__About this task__. From the entries that follow, copy exactly the lines beginning at the line holding "left elbow: (414, 323)" and continuing through the line holding "right front paw: (401, 338)".

__Supplied records__.
──────────

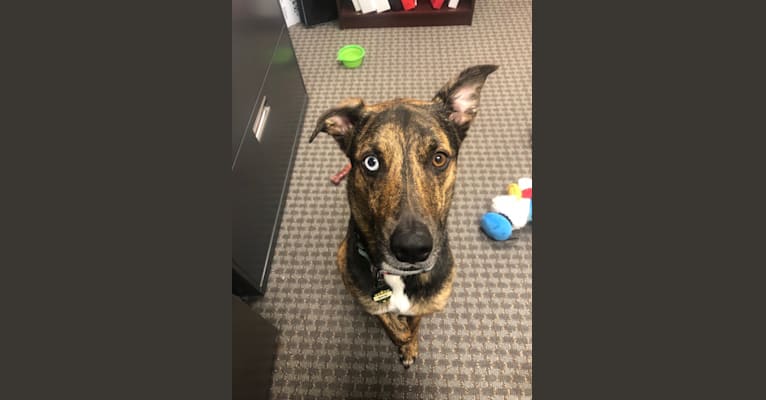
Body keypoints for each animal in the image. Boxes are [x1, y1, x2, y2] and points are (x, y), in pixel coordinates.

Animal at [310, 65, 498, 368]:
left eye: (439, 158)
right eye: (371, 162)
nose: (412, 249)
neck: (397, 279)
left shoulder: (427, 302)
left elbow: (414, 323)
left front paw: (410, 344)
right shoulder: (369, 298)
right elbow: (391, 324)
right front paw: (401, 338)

──────────

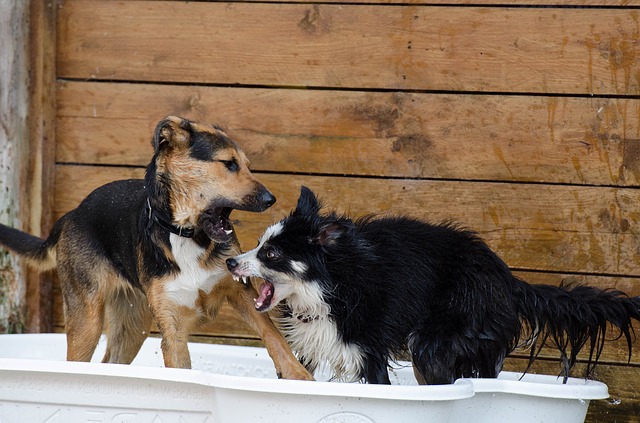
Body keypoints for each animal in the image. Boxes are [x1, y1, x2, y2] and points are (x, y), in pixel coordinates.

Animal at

──────────

__Expected answer__.
left elbow: (414, 323)
left front paw: (410, 344)
right shoulder: (369, 298)
right elbow: (391, 324)
right front paw: (401, 338)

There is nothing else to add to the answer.